▸ REQUIRED ACTION:
All entries are to be copied exactly, with pictures removed.

▸ SOURCE MATERIAL:
══════
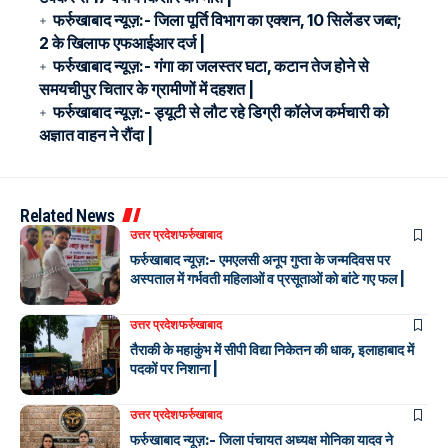
फर्रुखाबाद न्यूज़:- जिला पूर्ति विभाग का एक्शन, 10 सिलेंडर जब्त;
2 के खिलाफ एफआईआर दर्ज |
फर्रुखाबाद न्यूज़:- गंगा का जलस्तर घटा, कटान तेज होने से
समयचीपुर चितार के ग्रामीणों में दहशत |
फर्रुखाबाद न्यूज़:- ड्यूटी से लौट रहे डिग्री कॉलेज कर्मचारी को
अज्ञात वाहन ने रौंदा |
Related News
उत्तर प्रदेश
फर्रुखाबाद
फर्रुखाबाद न्यूज़:- एमएलसी अनूप गुप्ता के जन्मदिवस पर
अस्पताल में गर्भवती महिलाओं व प्रसूताओं को बांटे गए फल |
उत्तर प्रदेश
फर्रुखाबाद
तैराकी के महाकुंभ में सीपी विद्या निकेतन की धाक, इलाहाबाद में
पदकों पर निशाना |
उत्तर प्रदेश
फर्रुखाबाद
फर्रुखाबाद न्यूज़:- जिला पंचायत अध्यक्ष मोनिका यादव ने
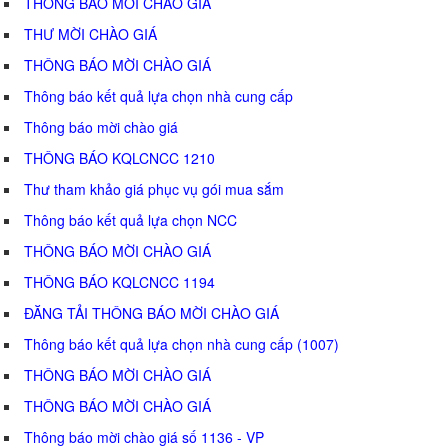
THÔNG BÁO MỜI CHÀO GIÁ
THƯ MỜI CHÀO GIÁ
THÔNG BÁO MỜI CHÀO GIÁ
Thông báo kết quả lựa chọn nhà cung cấp
Thông báo mời chào giá
THÔNG BÁO KQLCNCC 1210
Thư tham khảo giá phục vụ gói mua sắm
Thông báo kết quả lựa chọn NCC
THÔNG BÁO MỜI CHÀO GIÁ
THÔNG BÁO KQLCNCC 1194
ĐĂNG TẢI THÔNG BÁO MỜI CHÀO GIÁ
Thông báo kết quả lựa chọn nhà cung cấp (1007)
THÔNG BÁO MỜI CHÀO GIÁ
THÔNG BÁO MỜI CHÀO GIÁ
Thông báo mời chào giá số 1136 - VP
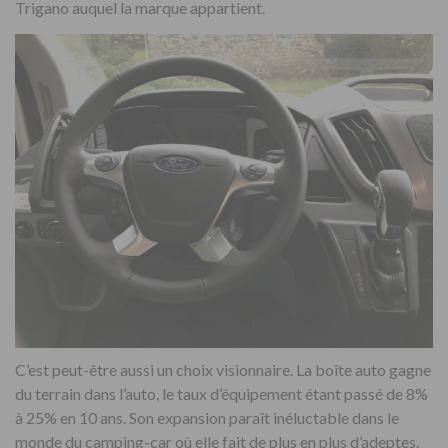
Trigano auquel la marque appartient.
C’est peut-être aussi un choix visionnaire. La boîte auto gagne
du terrain dans l’auto, le taux d’équipement étant passé de 8%
à 25% en 10 ans. Son expansion paraît inéluctable dans le
monde du camping-car où elle fait de plus en plus d’adeptes.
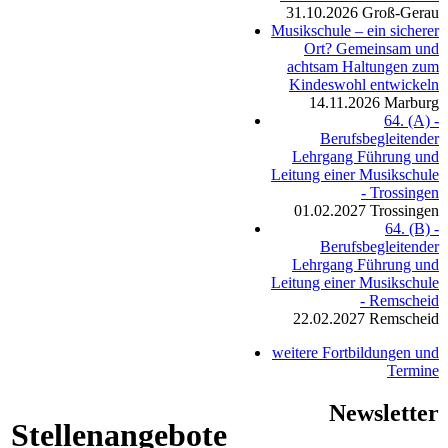
31.10.2026
Groß-Gerau
Musikschule – ein sicherer
Ort? Gemeinsam und
achtsam Haltungen zum
Kindeswohl entwickeln
14.11.2026
Marburg
64. (A) -
Berufsbegleitender
Lehrgang Führung und
Leitung einer Musikschule
- Trossingen
01.02.2027
Trossingen
64. (B) -
Berufsbegleitender
Lehrgang Führung und
Leitung einer Musikschule
- Remscheid
22.02.2027
Remscheid
weitere Fortbildungen und
Termine
Newsletter
Stellenangebote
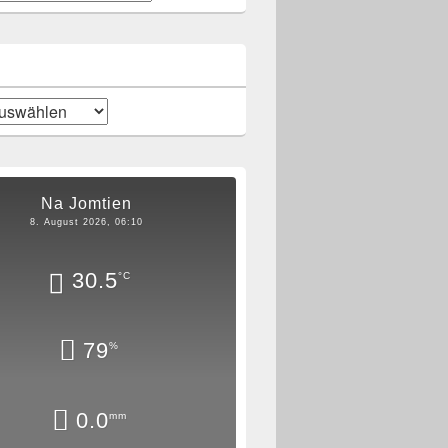
t
Na Jomtien
8. August 2026, 06:10
30.5
°C
79
%
0.0
mm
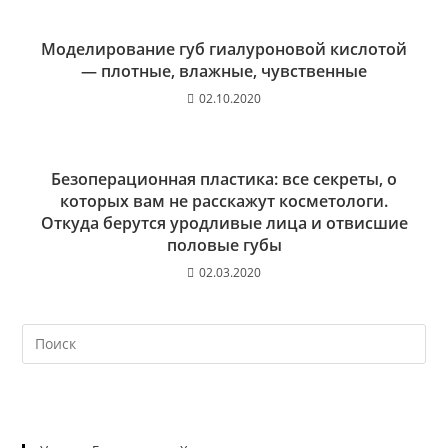
Моделирование губ гиалуроновой кислотой
— плотные, влажные, чувственные
02.10.2020
Безоперационная пластика: все секреты, о
которых вам не расскажут косметологи.
Откуда берутся уродливые лица и отвисшие
половые губы
02.03.2020
На
кл
Esc
чт
за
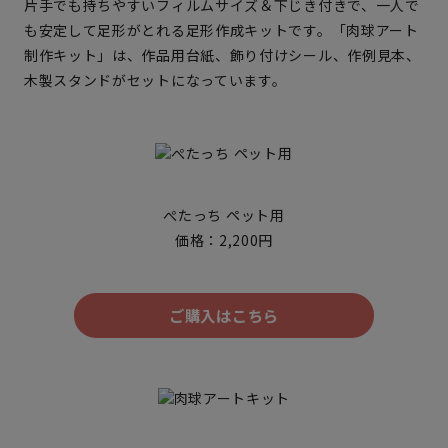
片手でも持ちやすいフィルムサイズ＆下じき付きで、一人で
も安定して足形がとれる足形作成キットです。「肉球アート
制作キット」は、作品用台紙、飾り付けシール、作例見本、
木製スタンドがセットになっています。
ぺたっち ペット用
価格：2,200円
ご購入はこちら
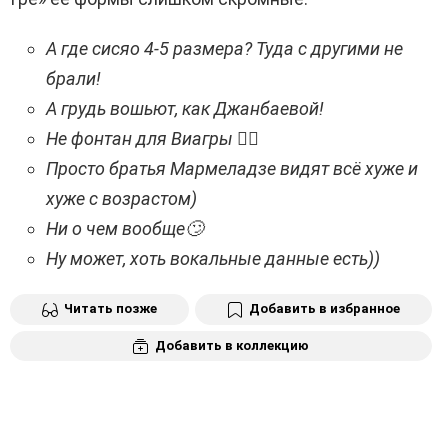
А где сисяо 4-5 размера? Туда с другими не
брали!
А грудь вошьют, как Джанбаевой!
Не фонтан для Виагры 😵‍💫
Просто братья Мармеладзе видят всё хуже и
хуже с возрастом)
Ни о чем вообще🙄
Ну может, хоть вокальные данные есть))
Читать позже
Добавить в избранное
Добавить в коллекцию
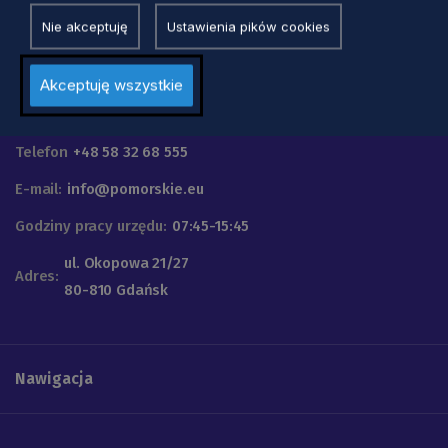
Nie akceptuję
Ustawienia pików cookies
Akceptuję wszystkie
Urząd Marszałkowski
Województwa Pomorskiego
Telefon
+48 58 32 68 555
E-mail:
info@pomorskie.eu
Godziny pracy urzędu:
07:45-15:45
ul. Okopowa 21/27
Adres:
80-810 Gdańsk
Nawigacja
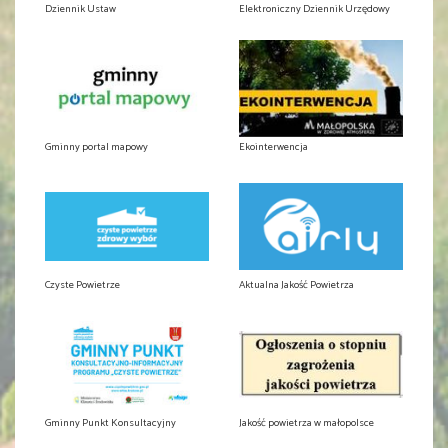
Dziennik Ustaw
Elektroniczny Dziennik Urzędowy
Gminny portal mapowy
Ekointerwencja
Czyste Powietrze
Aktualna Jakość Powietrza
Gminny Punkt Konsultacyjny
Jakość powietrza w małopolsce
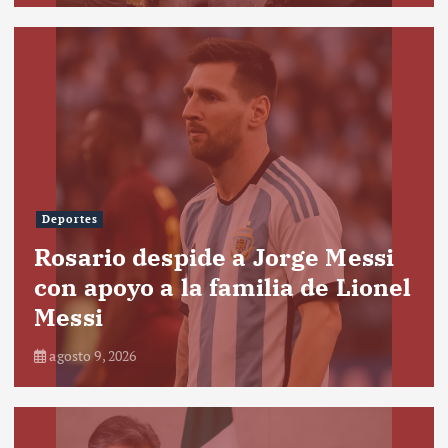
Deportes
Rosario despide a Jorge Messi
con apoyo a la familia de Lionel
Messi
agosto 9, 2026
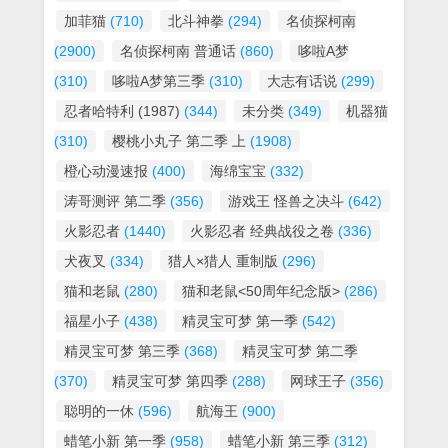
加菲猫
(710)
北斗神拳
(294)
名侦探柯南
(2900)
名侦探柯南 普通话
(860)
哆啦A梦
(310)
哆啦A梦第三季
(310)
大志有话说
(299)
忍者哈特利 (1987)
(344)
未分类
(349)
机器猫
(310)
樱桃小丸子 第二季 上
(1908)
橙心动漫速报
(400)
海绵宝宝
(332)
涛哥测评 第二季
(356)
游戏王 怪兽之决斗
(642)
火影忍者
(1440)
火影忍者 经典战役之卷
(336)
犬夜叉
(334)
猎人×猎人 重制版
(296)
猫和老鼠
(280)
猫和老鼠<50周年纪念版>
(286)
福星小子
(438)
精灵宝可梦 第一季
(542)
精灵宝可梦 第三季
(368)
精灵宝可梦 第二季
(370)
精灵宝可梦 第四季
(288)
网球王子
(356)
聪明的一休
(596)
航海王
(900)
蜡笔小新 第一季
(958)
蜡笔小新 第三季
(312)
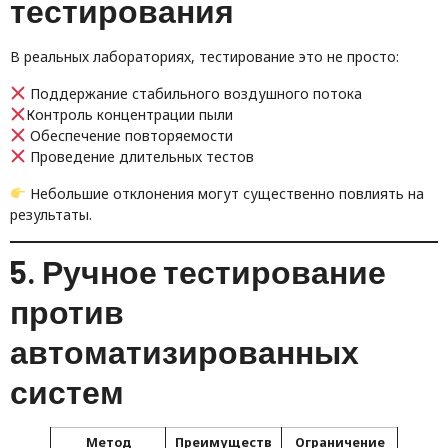
тестирования
В реальных лабораториях, тестирование это не просто:
Поддержание стабильного воздушного потока
Контроль концентрации пыли
Обеспечение повторяемости
Проведение длительных тестов
Небольшие отклонения могут существенно повлиять на
результаты.
5. Ручное тестирование
против
автоматизированных
систем
Метод
Преимуществ
Ограничение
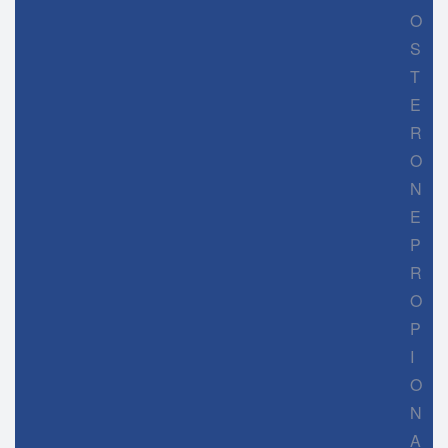
O
S
T
E
R
O
N
E
P
R
O
P
I
O
N
A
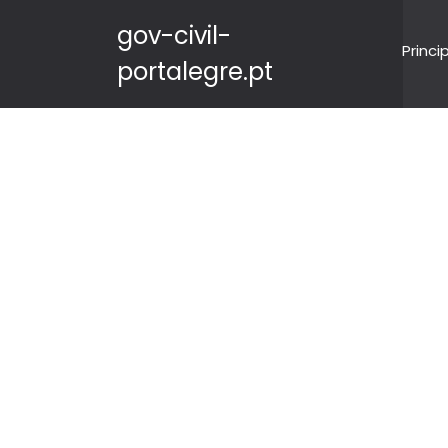
gov-civil-
Princi
portalegre.pt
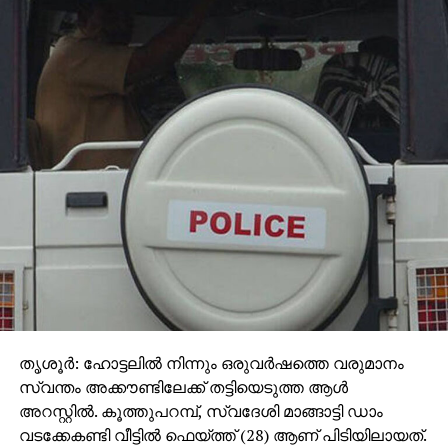
തൃശൂര്‍: ഹോട്ടലില്‍ നിന്നും ഒരുവര്‍ഷത്തെ വരുമാനം
സ്വന്തം അക്കൗണ്ടിലേക്ക് തട്ടിയെടുത്ത ആള്‍
അറസ്റ്റില്‍. കൂത്തുപറമ്പ്, സ്വദേശി മാങ്ങാട്ടി ഡാം
വടക്കേകണ്ടി വീട്ടില്‍ ഫെയ്ത്ത് (28) ആണ് പിടിയിലായത്.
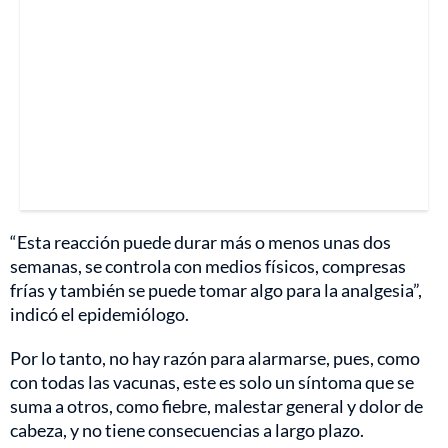
“Esta reacción puede durar más o menos unas dos
semanas, se controla con medios físicos, compresas
frías y también se puede tomar algo para la analgesia”,
indicó el epidemiólogo.
Por lo tanto, no hay razón para alarmarse, pues, como
con todas las vacunas, este es solo un síntoma que se
suma a otros, como fiebre, malestar general y dolor de
cabeza, y no tiene consecuencias a largo plazo.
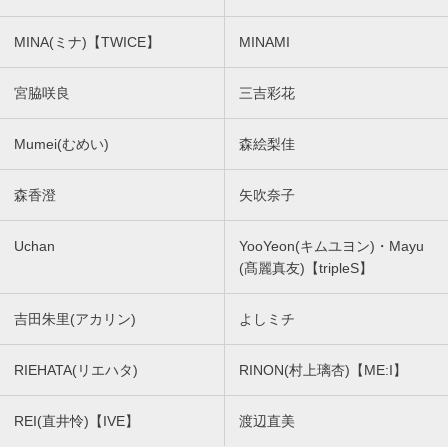
MINA(ミナ)【TWICE】
MINAMI
宮脇咲良
三吉彩花
Mumei(むめい)
森絵梨佳
森香澄
矢吹奈子
Uchan
YooYeon(キムユヨン)・Mayu
(髙麗真友)【tripleS】
吉田朱里(アカリン)
よしミチ
RIEHATA(リエハタ)
RINON(村上璃杏)【ME:I】
REI(直井怜)【IVE】
渡辺直美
══════
▸ EXERCISE RESULT:
फर्रुखाबाद न्यूज़:- जिला पूर्ति विभाग का एक्शन, 10 सिलेंडर जब्त;
2 के खिलाफ एफआईआर दर्ज |
फर्रुखाबाद न्यूज़:- गंगा का जलस्तर घटा, कटान तेज होने से
समयचीपुर चितार के ग्रामीणों में दहशत |
फर्रुखाबाद न्यूज़:- ड्यूटी से लौट रहे डिग्री कॉलेज कर्मचारी को
अज्ञात वाहन ने रौंदा |
Related News
उत्तर प्रदेश
फर्रुखाबाद
फर्रुखाबाद न्यूज़:- एमएलसी अनूप गुप्ता के जन्मदिवस पर
अस्पताल में गर्भवती महिलाओं व प्रसूताओं को बांटे गए फल |
उत्तर प्रदेश
फर्रुखाबाद
तैराकी के महाकुंभ में सीपी विद्या निकेतन की धाक, इलाहाबाद में
पदकों पर निशाना |
उत्तर प्रदेश
फर्रुखाबाद
फर्रुखाबाद न्यूज़:- जिला पंचायत अध्यक्ष मोनिका यादव ने
THÔNG BÁO MỜI CHÀO GIÁ
THƯ MỜI CHÀO GIÁ
THÔNG BÁO MỜI CHÀO GIÁ
Thông báo kết quả lựa chọn nhà cung cấp
Thông báo mời chào giá
THÔNG BÁO KQLCNCC 1210
Thư tham khảo giá phục vụ gói mua sắm
Thông báo kết quả lựa chọn NCC
THÔNG BÁO MỜI CHÀO GIÁ
THÔNG BÁO KQLCNCC 1194
ĐĂNG TẢI THÔNG BÁO MỜI CHÀO GIÁ
Thông báo kết quả lựa chọn nhà cung cấp (1007)
THÔNG BÁO MỜI CHÀO GIÁ
THÔNG BÁO MỜI CHÀO GIÁ
Thông báo mời chào giá số 1136 - VP
Trigano auquel la marque appartient.
C’est peut-être aussi un choix visionnaire. La boîte auto gagne
du terrain dans l’auto, le taux d’équipement étant passé de 8%
à 25% en 10 ans. Son expansion paraît inéluctable dans le
monde du camping-car où elle fait de plus en plus d’adeptes.
31.10.2026
Groß-Gerau
Musikschule – ein sicherer
Ort? Gemeinsam und
achtsam Haltungen zum
Kindeswohl entwickeln
14.11.2026
Marburg
64. (A) -
Berufsbegleitender
Lehrgang Führung und
Leitung einer Musikschule
- Trossingen
01.02.2027
Trossingen
64. (B) -
Berufsbegleitender
Lehrgang Führung und
Leitung einer Musikschule
- Remscheid
22.02.2027
Remscheid
weitere Fortbildungen und
Termine
Newsletter
Stellenangebote
t
Na Jomtien
8. August 2026, 06:10
30.5
°C
79
%
0.0
mm
Моделирование губ гиалуроновой кислотой
— плотные, влажные, чувственные
02.10.2020
Безоперационная пластика: все секреты, о
которых вам не расскажут косметологи.
Откуда берутся уродливые лица и отвисшие
половые губы
02.03.2020
На
кл
Esc
чт
за
片手でも持ちやすいフィルムサイズ＆下じき付きで、一人で
も安定して足形がとれる足形作成キットです。「肉球アート
制作キット」は、作品用台紙、飾り付けシール、作例見本、
木製スタンドがセットになっています。
ぺたっち ペット用
価格：2,200円
ご購入はこちら
А где сисяо 4-5 размера? Туда с другими не
брали!
А грудь вошьют, как Джанбаевой!
Не фонтан для Виагры 😵‍💫
Просто братья Мармеладзе видят всё хуже и
хуже с возрастом)
Ни о чем вообще🙄
Ну может, хоть вокальные данные есть))
Читать позже
Добавить в избранное
Добавить в коллекцию
Nie akceptuję
Ustawienia pików cookies
Akceptuję wszystkie
Urząd Marszałkowski
Województwa Pomorskiego
Telefon
+48 58 32 68 555
E-mail:
info@pomorskie.eu
Godziny pracy urzędu:
07:45-15:45
ul. Okopowa 21/27
Adres:
80-810 Gdańsk
Nawigacja
Dziennik Ustaw
Elektroniczny Dziennik Urzędowy
Gminny portal mapowy
Ekointerwencja
Czyste Powietrze
Aktualna Jakość Powietrza
Gminny Punkt Konsultacyjny
Jakość powietrza w małopolsce
Deportes
Rosario despide a Jorge Messi
con apoyo a la familia de Lionel
Messi
agosto 9, 2026
加菲猫
(710)
北斗神拳
(294)
名侦探柯南
(2900)
名侦探柯南 普通话
(860)
哆啦A梦
(310)
哆啦A梦第三季
(310)
大志有话说
(299)
忍者哈特利 (1987)
(344)
未分类
(349)
机器猫
(310)
樱桃小丸子 第二季 上
(1908)
橙心动漫速报
(400)
海绵宝宝
(332)
涛哥测评 第二季
(356)
游戏王 怪兽之决斗
(642)
火影忍者
(1440)
火影忍者 经典战役之卷
(336)
犬夜叉
(334)
猎人×猎人 重制版
(296)
猫和老鼠
(280)
猫和老鼠<50周年纪念版>
(286)
福星小子
(438)
精灵宝可梦 第一季
(542)
精灵宝可梦 第三季
(368)
精灵宝可梦 第二季
(370)
精灵宝可梦 第四季
(288)
网球王子
(356)
聪明的一休
(596)
航海王
(900)
蜡笔小新 第一季
(958)
蜡笔小新 第三季
(312)
тестирования
В реальных лабораториях, тестирование это не просто:
Поддержание стабильного воздушного потока
Контроль концентрации пыли
Обеспечение повторяемости
Проведение длительных тестов
Небольшие отклонения могут существенно повлиять на
результаты.
5. Ручное тестирование
против
автоматизированных
систем
Метод
Преимуществ
Ограничение
O
S
T
E
R
O
N
E
P
R
O
P
I
O
N
A
gov-civil-
Princi
portalegre.pt
തൃശൂര്‍: ഹോട്ടലില്‍ നിന്നും ഒരുവര്‍ഷത്തെ വരുമാനം
സ്വന്തം അക്കൗണ്ടിലേക്ക് തട്ടിയെടുത്ത ആള്‍
അറസ്റ്റില്‍. കൂത്തുപറമ്പ്, സ്വദേശി മാങ്ങാട്ടി ഡാം
വടക്കേകണ്ടി വീട്ടില്‍ ഫെയ്ത്ത് (28) ആണ് പിടിയിലായത്.
“Esta reacción puede durar más o menos unas dos
semanas, se controla con medios físicos, compresas
frías y también se puede tomar algo para la analgesia”,
indicó el epidemiólogo.
Por lo tanto, no hay razón para alarmarse, pues, como
con todas las vacunas, este es solo un síntoma que se
suma a otros, como fiebre, malestar general y dolor de
cabeza, y no tiene consecuencias a largo plazo.
MINA(ミナ)【TWICE】
MINAMI
宮脇咲良
三吉彩花
Mumei(むめい)
森絵梨佳
森香澄
矢吹奈子
Uchan
YooYeon(キムユヨン)・Mayu
(髙麗真友)【tripleS】
吉田朱里(アカリン)
よしミチ
RIEHATA(リエハタ)
RINON(村上璃杏)【ME:I】
REI(直井怜)【IVE】
渡辺直美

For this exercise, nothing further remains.